Test Budget Enforcement Before Incidents
Budget logic is exactly the kind of code that is never exercised in a happy-path demo and is load-bearing during an incident. Test it directly, with adversarial agents designed to overspend. A deterministic test needs an injected clock and stubbed tools so you can simulate loops, slow calls, and cost spikes without real model traffic.

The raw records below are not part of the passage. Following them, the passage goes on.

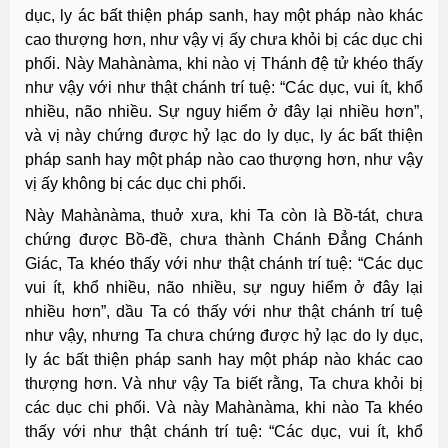
dục, ly ác bất thiện pháp sanh, hay một pháp nào khác
cao thượng hơn, như vậy vị ấy chưa khỏi bị các dục chi
phối. Này Mahànàma, khi nào vị Thánh đệ tử khéo thấy
như vậy với như thật chánh trí tuệ: “Các dục, vui ít, khổ
nhiều, não nhiều. Sự nguy hiểm ở đây lại nhiều hơn”,
và vị này chứng được hỷ lạc do ly dục, ly ác bất thiện
pháp sanh hay một pháp nào cao thượng hơn, như vậy
vị ấy không bị các dục chi phối.
Này Mahànàma, thuở xưa, khi Ta còn là Bồ-tát, chưa
chứng được Bồ-đề, chưa thành Chánh Ðẳng Chánh
Giác, Ta khéo thấy với như thật chánh trí tuệ: “Các dục
vui ít, khổ nhiều, não nhiều, sự nguy hiểm ở đây lại
nhiều hơn”, dầu Ta có thấy với như thật chánh trí tuệ
như vậy, nhưng Ta chưa chứng được hỷ lạc do ly dục,
ly ác bất thiện pháp sanh hay một pháp nào khác cao
thượng hơn. Và như vậy Ta biết rằng, Ta chưa khỏi bị
các dục chi phối. Và này Mahànàma, khi nào Ta khéo
thấy với như thật chánh trí tuệ: “Các dục, vui ít, khổ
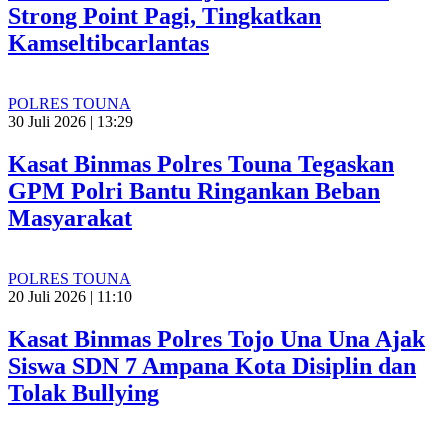
Strong Point Pagi, Tingkatkan
Kamseltibcarlantas
POLRES TOUNA
30 Juli 2026 | 13:29
Kasat Binmas Polres Touna Tegaskan
GPM Polri Bantu Ringankan Beban
Masyarakat
POLRES TOUNA
20 Juli 2026 | 11:10
Kasat Binmas Polres Tojo Una Una Ajak
Siswa SDN 7 Ampana Kota Disiplin dan
Tolak Bullying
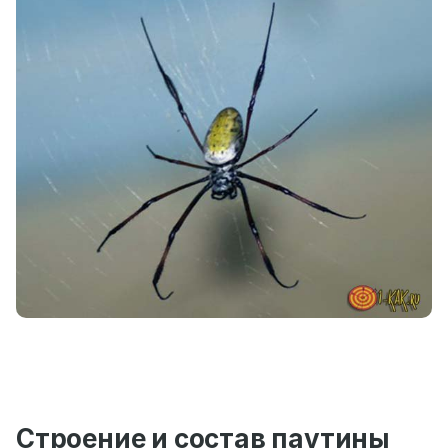
Строение и состав паутины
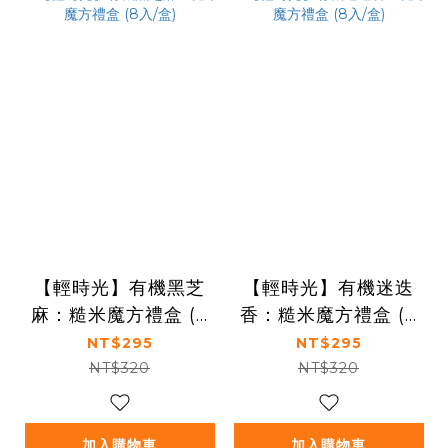
【輕時光】有機黑芝
【輕時光】有機迷迭
麻：糙米魔方禮盒 (8
香：糙米魔方禮盒 (8
入/盒)
入/盒)
NT$295
NT$295
NT$320
NT$320
加入購物車
加入購物車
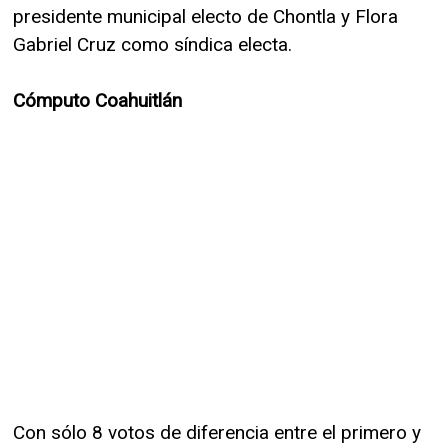
presidente municipal electo de Chontla y Flora
Gabriel Cruz como síndica electa.
Cómputo Coahuitlán
Con sólo 8 votos de diferencia entre el primero y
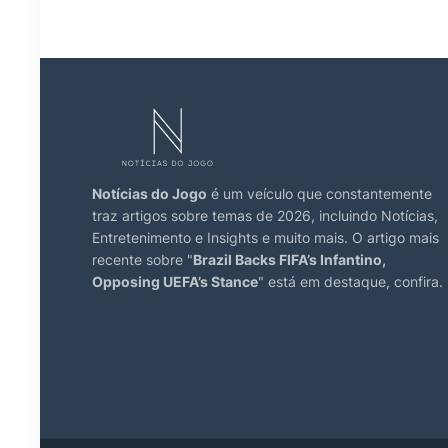
Notícias do Jogo
é um veículo que constantemente
traz artigos sobre temas de 2026, incluindo Notícias,
Entretenimento e Insights e muito mais. O artigo mais
recente sobre "
Brazil Backs FIFA’s Infantino,
Opposing UEFA’s Stance
" está em destaque, confira.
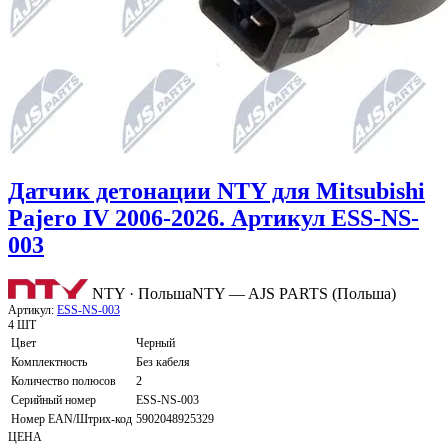
Датчик детонации NTY для Mitsubishi
Pajero IV 2006-2026. Артикул ESS-NS-
003
NTY · Польша
NTY — AJS PARTS (Польша)
Артикул:
ESS-NS-003
4 ШТ
Цвет
Черный
Комплектность
Без кабеля
Количество полюсов
2
Серийный номер
ESS-NS-003
Номер EAN/Штрих-код
5902048925329
ЦЕНА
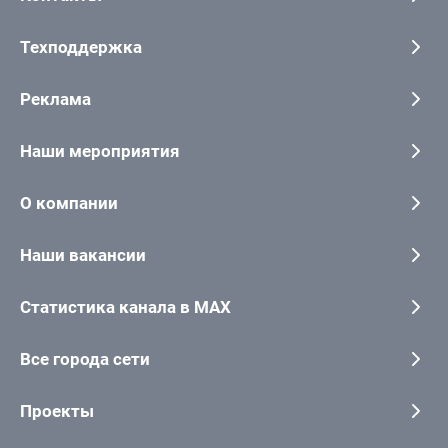
Техподдержка
Реклама
Наши мероприятия
О компании
Наши вакансии
Статистика канала в MAX
Все города сети
Проекты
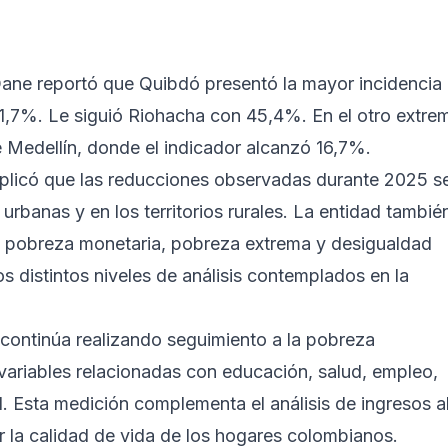
 Dane reportó que Quibdó presentó la mayor incidencia
,7%. Le siguió Riohacha con 45,4%. En el otro extre
 Medellín, donde el indicador alcanzó 16,7%.
xplicó que las reducciones observadas durante 2025 s
s urbanas y en los territorios rurales. La entidad tambié
en pobreza monetaria, pobreza extrema y desigualdad
os distintos niveles de análisis contemplados en la
continúa realizando seguimiento a la pobreza
 variables relacionadas con educación, salud, empleo,
. Esta medición complementa el análisis de ingresos a
r la calidad de vida de los hogares colombianos.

import { describe, it, expect } from "vitest";
describe("agent budget enforcement", () => {
it("refuses to continue once the deadline passes", () => {
const state = makeState({ deadlineAt: 1_000 });
expect(() => assertCanContinue(state, 1_500)).toThrow(BudgetExceededError);
});
it("flags a stall before the hard step cap is reached", () => {
const monitor = new ProgressMonitor(8, 3);
for (let i = 0; i < 5; i += 1) {
monitor.record("web_search", { query: "same query" });
}
expect(monitor.isStalled()).toBe(true);
});
it("rejects a charge that would exceed the cost ceiling", () => {
const state = makeState({ maxUsd: 1, spentUsd: 0.95 });
expect(() => assertCanContinue(state, 0)).not.toThrow();
state.usage.reservedUsd = 0.1;
expect(() => assertCanContinue(state, 0)).toThrow(BudgetExceededError);
});
});
Cover the paths that matter under failure: a tool that always returns the same result until the monitor stops it, a tool that never resolves until the deadline aborts it, and a sequence of expensive calls that trips the cost ceiling. Assert not only that the run stops, but that it stops for the right reason and reaches finalization instead of throwing an unhandled error. Those assertions are what let you trust an agent to run unattended.
Conclusion and Next Steps
An agent without a budget is a loop that trusts a language model to know when to stop. A budget turns that open-ended loop into a bounded, observable run: explicit limits on cost, steps, tool calls, and time; a durable meter that survives restarts; enforcement at every decision boundary; progress checks that catch stalls early; and graceful degradation that lets a run finish instead of crashing into a wall.
Start small. Add the durable budget table and a hard cost-and-step guard to one agent, and confirm it terminates a deliberately looping run in a test. Then layer in reservations for honest concurrent accounting, deadline propagation into your slowest tool, and a soft limit that downshifts the model before the hard cap. Once the boring path is in place, every new tool you expose to the agent inherits the same guardrails — and unattended autonomy stops being a gamble.